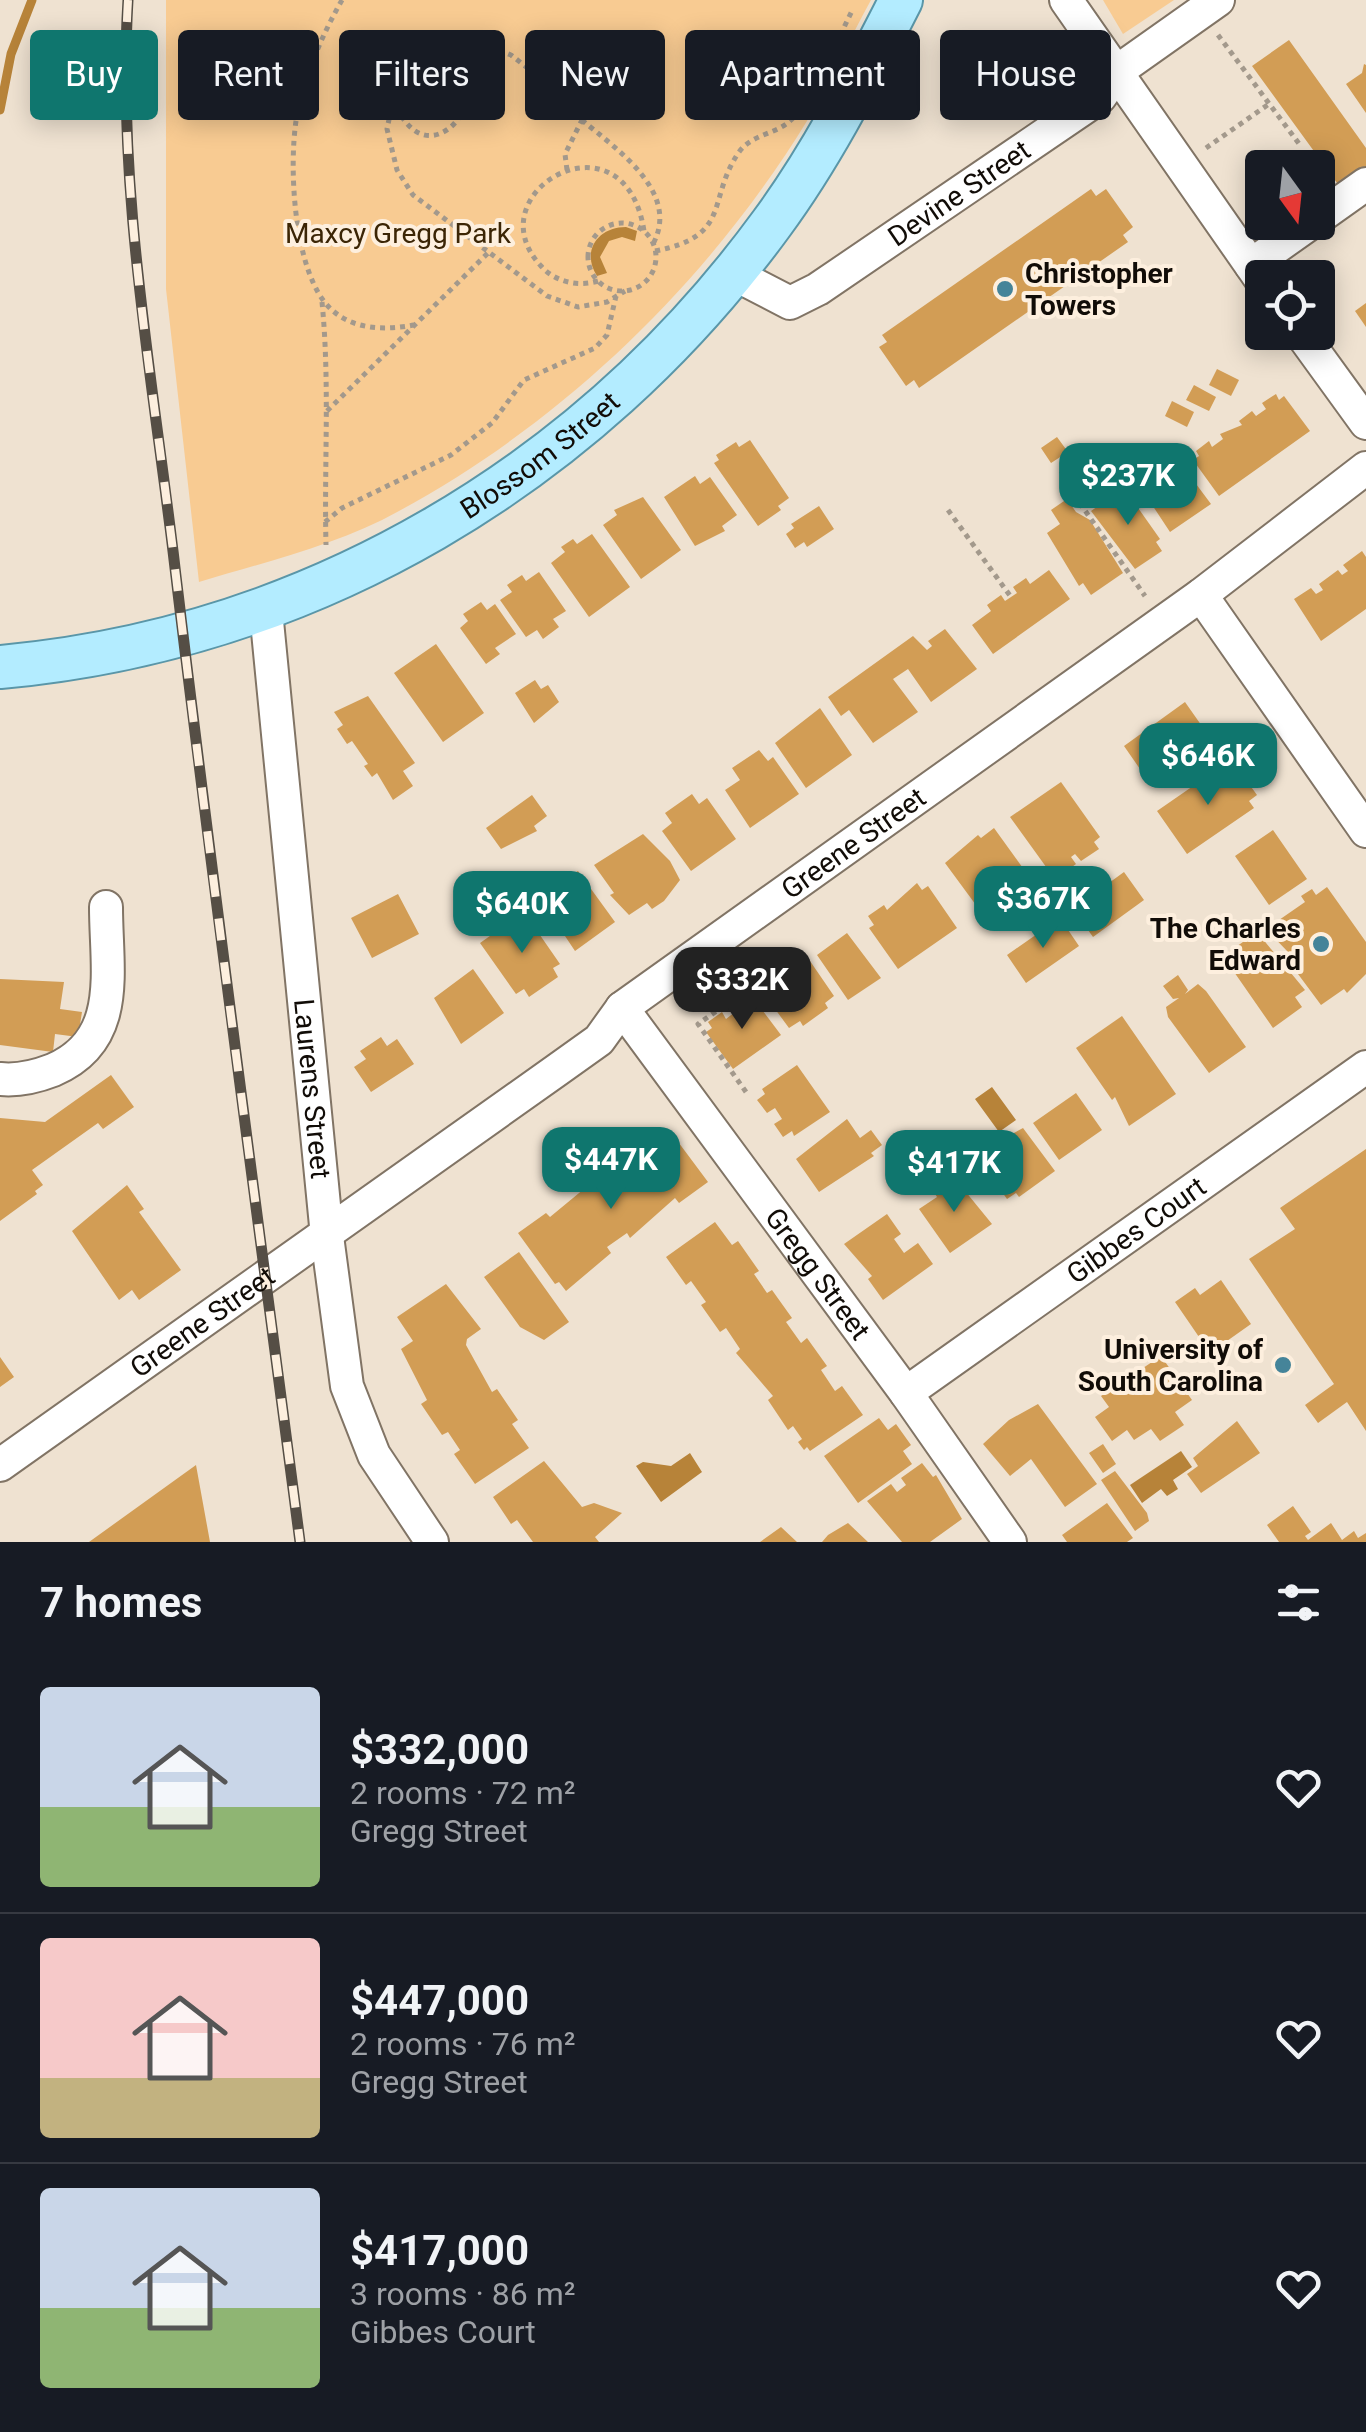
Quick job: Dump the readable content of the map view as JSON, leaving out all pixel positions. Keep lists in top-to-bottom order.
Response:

...

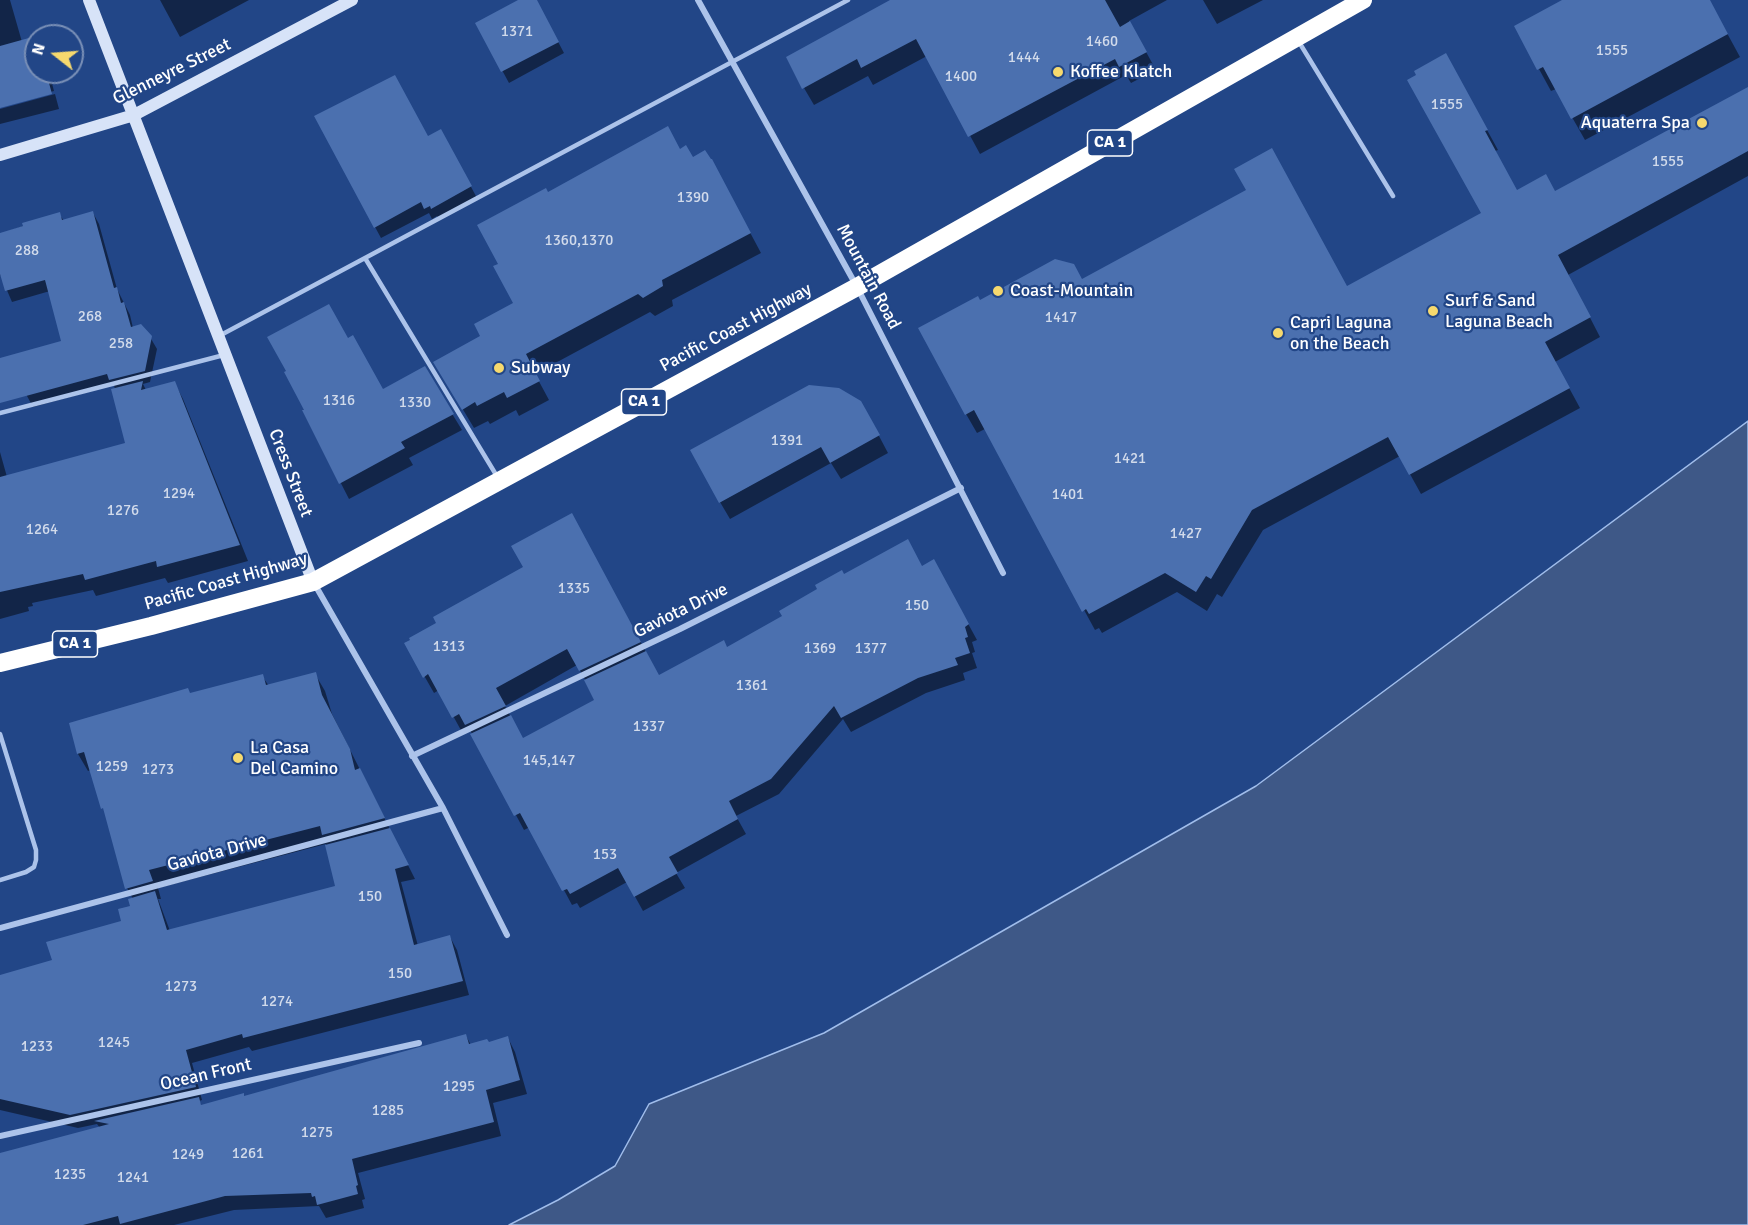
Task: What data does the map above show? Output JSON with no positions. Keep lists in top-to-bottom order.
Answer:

---

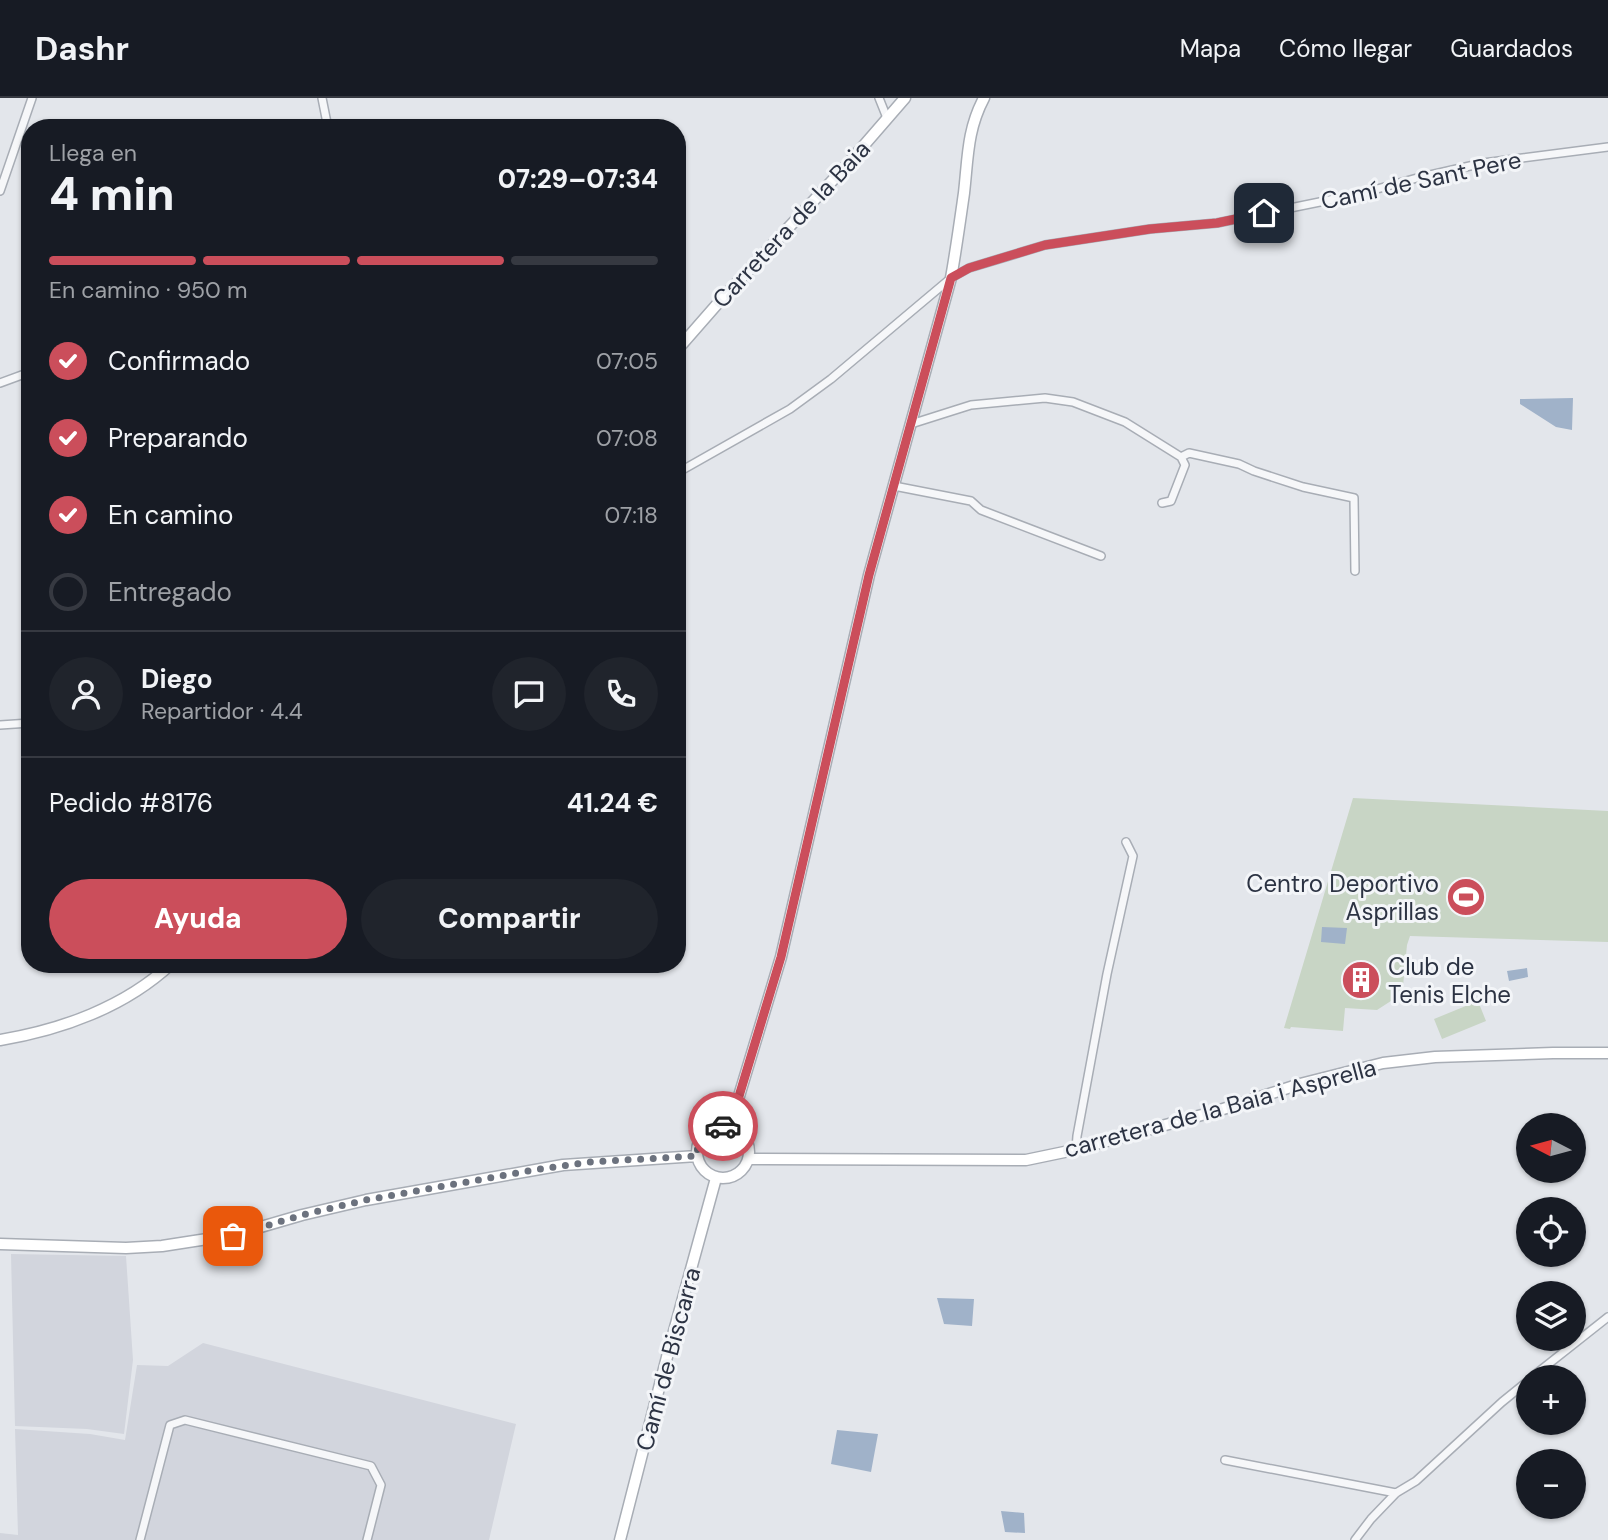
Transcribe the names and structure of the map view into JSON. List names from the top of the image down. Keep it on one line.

* [Exercise instructions]: Lines that contain "lists" are the result; find them in the entries above and copy each one.

* [Solution]:
Quick job: Dump the readable content of the map view as JSON, leaving out all pixel positions. Keep lists in top-to-bottom order.
Task: What data does the map above show? Output JSON with no positions. Keep lists in top-to-bottom order.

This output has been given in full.